The museum barge moored outside of Groningen museum
Groningen Forum – apparently not to be missed, but we hadn’t spotted it on any of our previous visits to the town!!
View of the city from the very top of The Forum
Looking down into the rooftop cafe and restaurant
Riding the escalator to the top of The Forum

We spent two days in the town moored in front of the Museumbrug, soaking up some of the atmosphere and doing a little sightseeing – the height of our visit (literally) took in The Groningen Forum which we happened upon by pure chance. Nicki and I separately (separately since no dogs were allowed inside and, as ever, they were with us) popped in to look around, and then decided to return the next day without the dogs to take in the rooftop views and enjoy a coffee looking out over the city.

Moving on, on 7th April we cruised along the Noord-Willemskanaal for about four hours in good weather, finding a nice mooring spot at Taarlosebrug despite being close to a road/cycle track, and where we stayed for a few nights. We are able to walk into the nearby town of Assen for a casual stroll through the streets which were pretty quiet especially as it was the Easter weekend.

Noord-Willemskanaal

We left this stretch of water and joined the Drentsche Hoofdvaart cruising toward Veenesluis, and were escorted all day by a bridge ‘team’ (mostly actually just one person) as there were many, many lifting bridges (17, I think) plus a couple of locks. We did have an hour’s stop at Pieter Hummelenbrug along the way to top up grocery supplies and for the bridge ‘team’ to get lunch, and there was then just one more bridge and sluis to go before we stopped for the night just past Veenesluis in Dwingeloo, which turned out to be one of many good moorings on this trip, good dog walking and quiet.

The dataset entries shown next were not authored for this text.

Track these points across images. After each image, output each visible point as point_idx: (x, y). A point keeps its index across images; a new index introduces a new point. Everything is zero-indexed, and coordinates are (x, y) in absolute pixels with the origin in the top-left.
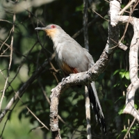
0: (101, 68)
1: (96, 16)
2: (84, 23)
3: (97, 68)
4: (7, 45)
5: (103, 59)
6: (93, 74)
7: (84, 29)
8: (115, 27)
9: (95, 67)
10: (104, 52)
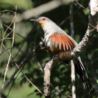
0: (83, 48)
1: (80, 7)
2: (70, 12)
3: (80, 47)
4: (10, 29)
5: (85, 40)
6: (77, 52)
7: (70, 17)
8: (94, 16)
9: (78, 47)
10: (85, 35)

Waking the next morning to a wet and chilly day, our bridge ‘team’ was ready to take us to the next bridge and sluis (Haar sluis, with an intriguing sculpture on the side of scales with golden buckets hanging either side about which there is no information on Google) but fortunately it was only a short trip of about 40 minutes and the weather cleared up before we arrived in Dieverbrug, our next stop for a couple of nights. Dieverbrug seemed to be a small village, but it did have a bankside petrol pump where we could top up our fuel at a very reasonable price (154.9/litre) and the walks along the canal were very pretty and peaceful.

Drentsche Hoofdvaart kanaal
Dieverbrug

There was only one shop that we came across, which contained a fascinating collection of beautiful ornaments, garden statues and furnishings.

Having spent two nights in Dieverbrug, we duly arranged for our escort to meet us at the bridge and take us on to Paradijssluis (on the outskirts of Meppel) and fortunately the weather had improved and was sunnier and dry, a bonus for us all. Our mooring was just past the sluis with a grassy bank next to a cycle track, and just behind that was access to a good sized lake and walking area. Being so close to the town of Meppel, we chose to walk the 5 km towpath/cycleway – mostly along the canal – and look around the centre’s old buildings, small streets and beautiful squares, stopping for a coffee before heading back to Shensi.

Our view across the kanaal was a nice looking restaurant with three former lime kilns in it’s grounds – during our first day, we saw a wedding taking place in the garden, and on our second day there appeared to be sone sort of ice-bath challenge going on, with several people lined up in robes ready to sit in a bathtub full of ice!